A mortgage broker suffered the same fate before the same Eighth Circuit panel in Sherman v. Berkadia Commercial Mortgage, LLC, 956 F.3d 526 (8th Cir.2020). He asserted that he was wrongfully terminated from his job in retaliation under the Federal False Claims Act (FCA), 31 U.S.C. § 3729(a), as well as state law for raising claims of fraudulent practices by his employer. However, the case was dismissed by the lower court, and the Eighth Circuit affirmed.

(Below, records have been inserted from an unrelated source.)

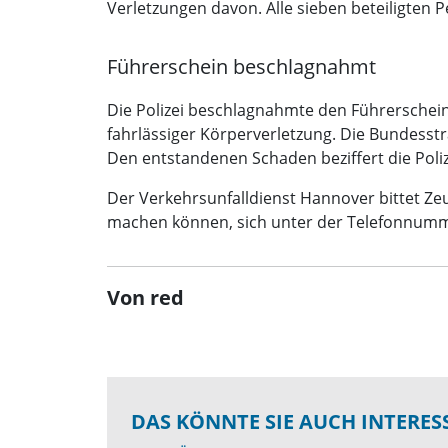
Verletzungen davon. Alle sieben beteiligten
Führerschein beschlagnahmt
Die Polizei beschlagnahmte den Führerschei
fahrlässiger Körperverletzung. Die Bundesst
Den entstandenen Schaden beziffert die Poliz
Der Verkehrsunfalldienst Hannover bittet Z
machen können, sich unter der Telefonnumm
Von red
DAS KÖNNTE SIE AUCH INTERES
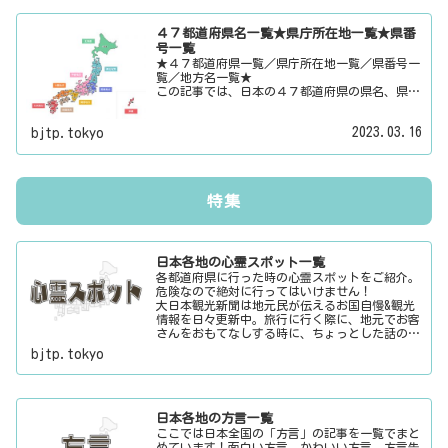
報・ローカル情報を配信しています。
４７都道府県名一覧★県庁所在地一覧★県番
号一覧
★４７都道府県一覧／県庁所在地一覧／県番号一
覧／地方名一覧★
この記事では、日本の４７都道府県の県名、県庁
所在地、県番号、地方名を一覧でご紹介していま
す。それぞれの都道府県名、県庁所在地、地方名
2023.03.16
bjtp.tokyo
のリンク先にはその地域に関する記事をご用意し
ています。
特集
日本各地の心霊スポット一覧
各都道府県に行った時の心霊スポットをご紹介。
危険なので絶対に行ってはいけません！
大日本観光新聞は地元民が伝えるお国自慢&観光
情報を日々更新中。旅行に行く際に、地元でお客
さんをおもてなしする時に、ちょっとした話のネ
タにご利用下さい。
bjtp.tokyo
日本各地の方言一覧
ここでは日本全国の「方言」の記事を一覧でまと
めています！面白い方言、かわいい方言、方言告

The claimant lacked any “direct evidence of retaliation,” and he was unable to establish an “inference of retaliation” under the McDonnell-Douglas test. The basis for his termination was his “inability to work with the production team manager,” along with low productivity.
The standard for a retaliation claim under the FCA is “tighter than that required in other types of retaliation and discrimination claims;” and requires that the action be “motivated solely by” protected conduct, rather than as in some mixed motive cases. In this case, there was insufficient evidence re “tight causal link,” between his alleged reporting of the alleged wrongdoing and his termination. It parallels a claim for wrongful discharge under state law, based upon a “public policy” exception for at will employment also was rejected on grounds that he failed to “make meaningful arguments specific to wrongful discharge in his appeal.”
Similarly, an employee who failed to perform a task delegated by management was denied unemployment compensation benefits by the Minnesota Court of Appeals in Grew v. Island Investment, Inc., 2020 WL 2517615 (Minn. Ct. App. 2020) (unpublished).
The claimant, a full time staff accountant for a company that managed a number of hotels and other properties refused to undertake am assignment that he was given to complete a financial statement for one of the organization’s holdings. After he declined to do so, the employer informed him that he has “chosen to resign.”
His appeal for unemployment compensation benefits was denied, but on different grounds. The appellate court, affirming a decision of an unemployment law judge, (ULJ), deemed his non-compliance to constitute disqualifying “misconduct” under Minn. Stat. § 268.095. subd. 4(1).
The court based its decision on case law that an employee’s “one time refusal to participate” in a delegated activity constitutes misconduct. In short, the employee’s refusal to comply with his employer’s directive that is “reasonable,” does not impose an unreasonable burden on the employee and bars unemployment compensation benefits.
These cases reflect the difficult job employees face, particularly in the Eighth Circuit, in pursuit wrongful termination lawsuits. They also show that bad behavior in the workplace can be fatal to their legal claims.